I slither back a few inches, angling myself to the very edge of the blanket. We’re back to having a literal fucking lifetime in the chasm between us. “They’re beautiful,” I agree. I flip onto my back and try to stifle the sound of my heart cracking right down the middle.
She hears it anyway. Even if she doesn’t want to believe it, she knows me better than anyone. Her next breath trembles on the release and rasps on the inhale. My whole body feels like one massive bruise.
Her eyes flick over to me. I can feel them on my face even though I’m not looking at her.
I debate standing, tugging her up, and urging her to go inside.
She should get some sleep. Just because I’ll be awake, staring at the ceiling, afraid to close my eyes in case the dream comes back, doesn’t mean that I need to keep her awake.
I’ll be rehashing every single word and nuance and action from tonight.
Fighting it out, churning it over, battling with myself.
She shouldn’t have to do that.
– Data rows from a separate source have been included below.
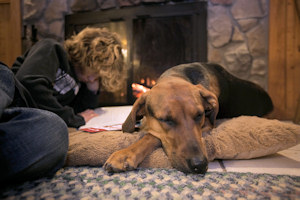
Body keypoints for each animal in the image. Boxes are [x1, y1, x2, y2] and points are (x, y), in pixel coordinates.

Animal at [103, 62, 274, 173]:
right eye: (166, 120)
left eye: (199, 115)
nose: (200, 165)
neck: (178, 74)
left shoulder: (207, 124)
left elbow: (151, 136)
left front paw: (125, 155)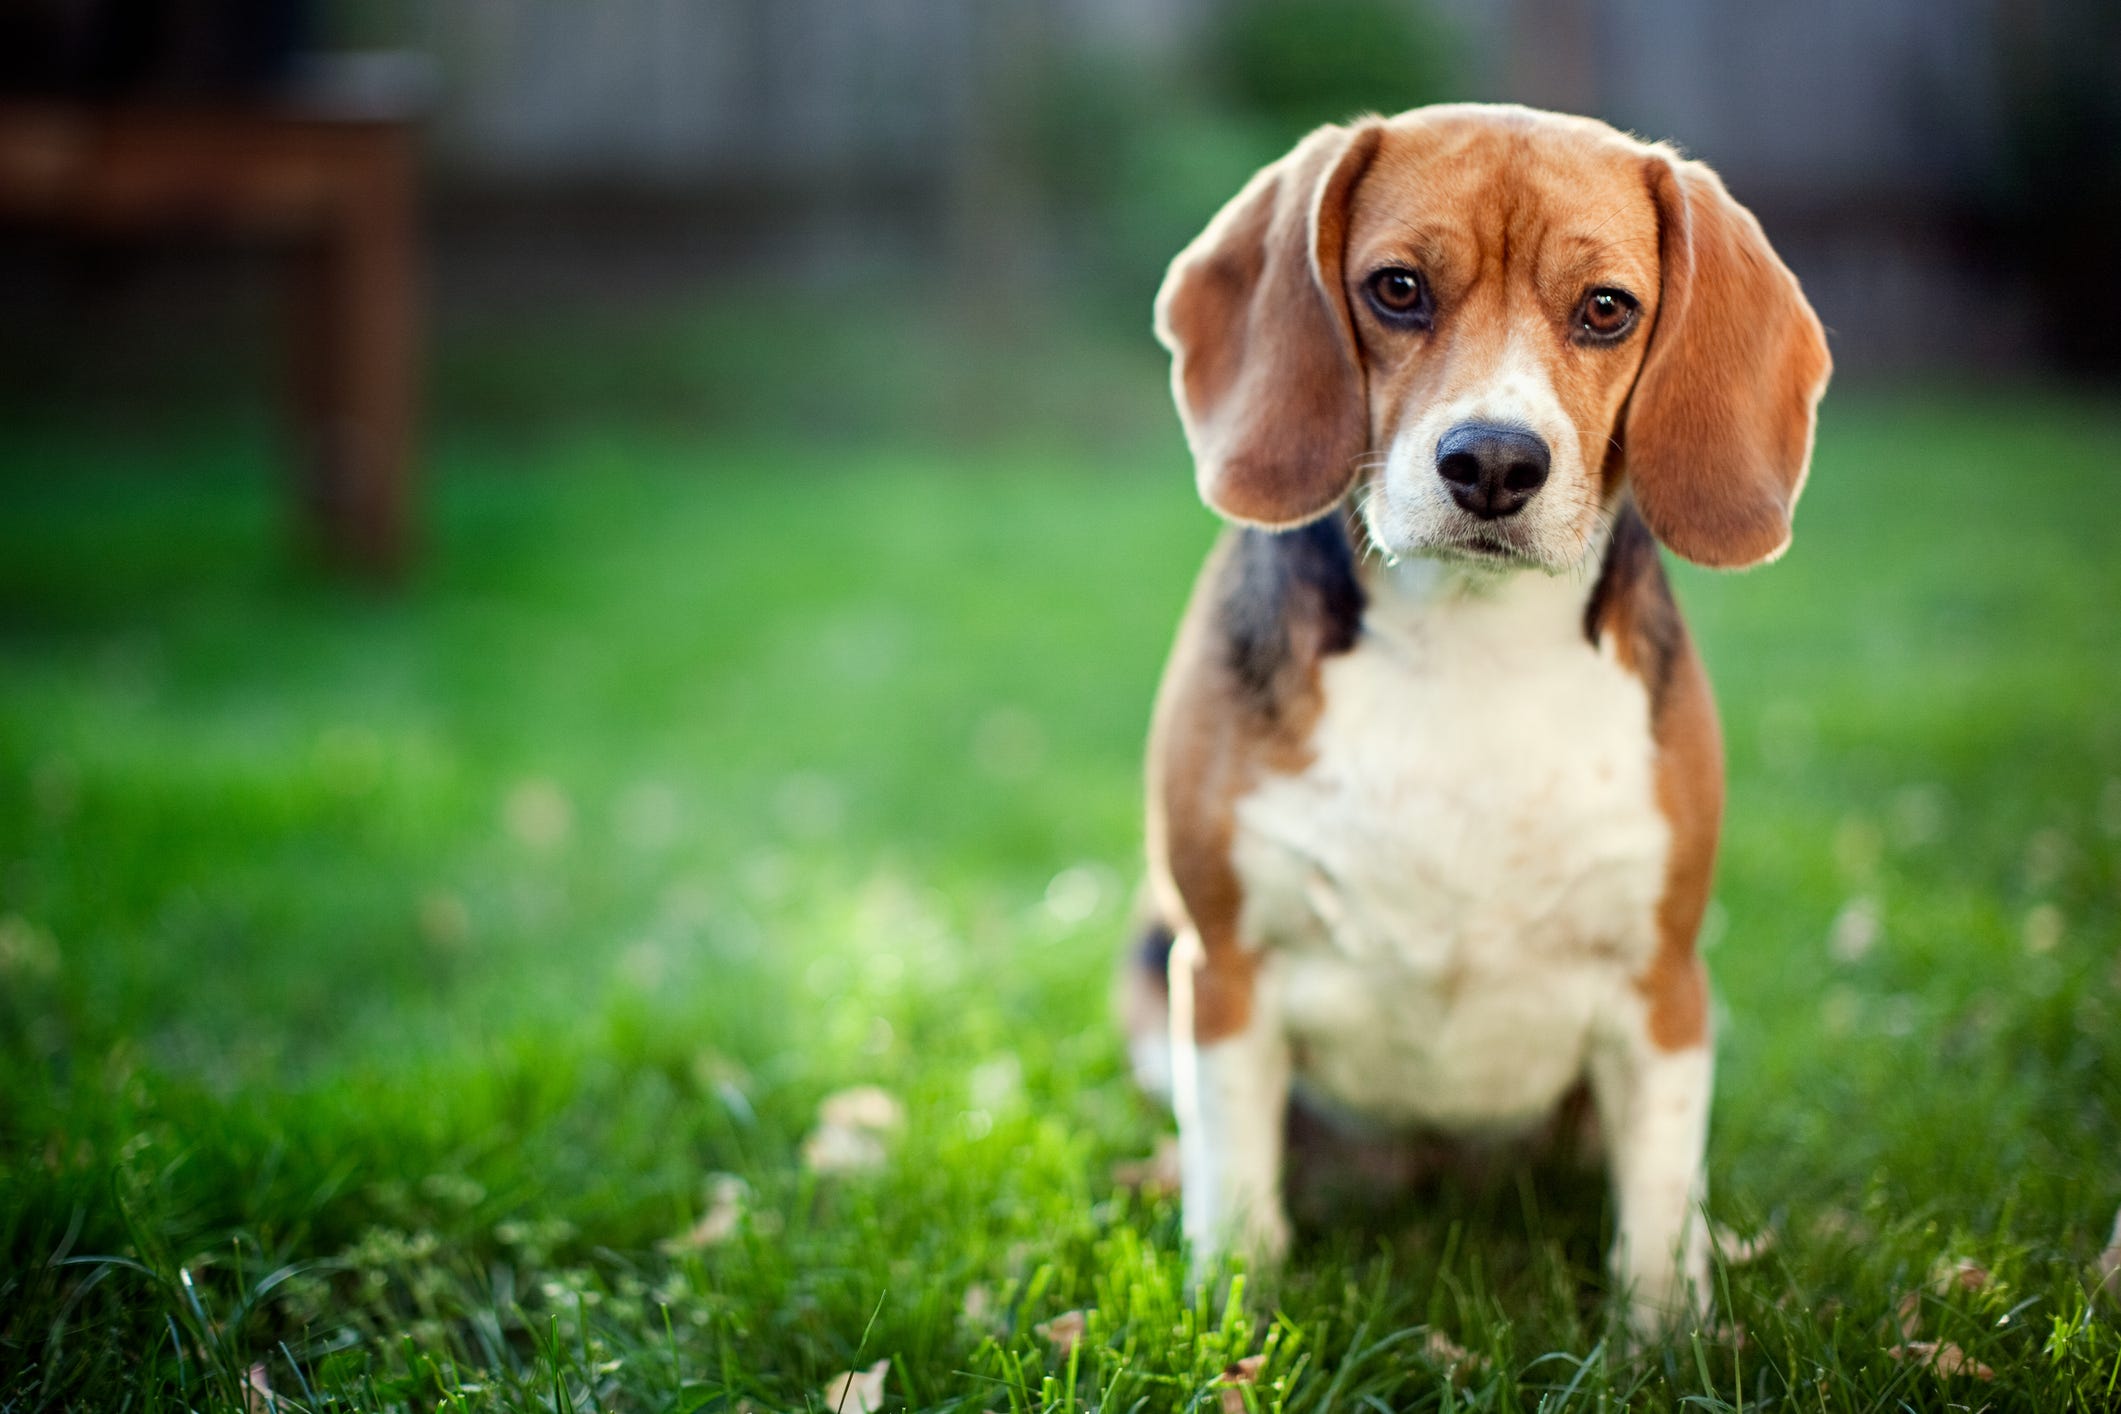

I don’t want her to.
She sighs and I can practically hear the storms in it, but instead of pulling away and retreating, she glides across the blanket, slings her arm over my chest, and cuddles up to me with her head nestled right in the crook of my neck and shoulder. It was made for her. Swear to god.
“I’m sorry,” she whimpers. “So, so sorry.”
My hand catches hold of hers and presses it into my chest, as if I could translate everything in my heart to her with a single silent touch.
She tenses and I do too, both of us silent and taut.
All my hopes and agony seep to the surface.
The fire is dying and the stars are still so bright, and all of it is a hole punched into me.
It’s not that she doesn’t want you. It’s that she can’t.
I know there’s a vast difference and it’s only that knowing that keeps all my feelings from spilling out of me in a messy rush of anger and sorrow, grief and pain, confusion and pleading.
There are degrees of devastation, and I feel every single one of them as the purple black night presses me down into the earth.
“You’re so quiet.” Esme pulls her hand from beneath mine, but only so she can trace circles across my chest.
There’s nothing more I should say. I’ve overwhelmed us both.
My breath is so hitched inside my lungs that it rushes out in fits and starts. My chest rises and jerks beneath her fingertip. Is she spelling something? Painting pictures? Drawing a map so we can find out way to each other?
If her answer is no, I need to accept that, no matter how hard it is.
I knew that before we came up here. I need to let this be her choice.
The difference between now and every bit of the past is that I’ve said it all.
I’ve put it all out there. Her not choosing it, or not choosing this time, isn’t her rejecting me.
I hope that she knows that. I hope I haven’t fucked it all up by not being clear, or being too clear.
My head is a wrecked mess. I need to stop talking. Thinking. If I keep going, it might explode.
I tighten my arm around her, drawing her tighter against me.
Don’t leave. Stay. Stay with me, even just for a few more hours.
I know I’ll always want more when those hours are up. Isn’t that built into our nature as humans?
“Tell me some of the myths,” she whispers. She was always better at knowing them, but she loved to hear me talk.
I do. I tell her everything I can remember until my voice wears thin and the heat of Esme pressed against me causes my eyes to grow heavy.
Until darkness greater than the night wraps around me.
It feels like she’s the one keeping watch, protecting me, standing sentinel to wait for a morning that’s not far off.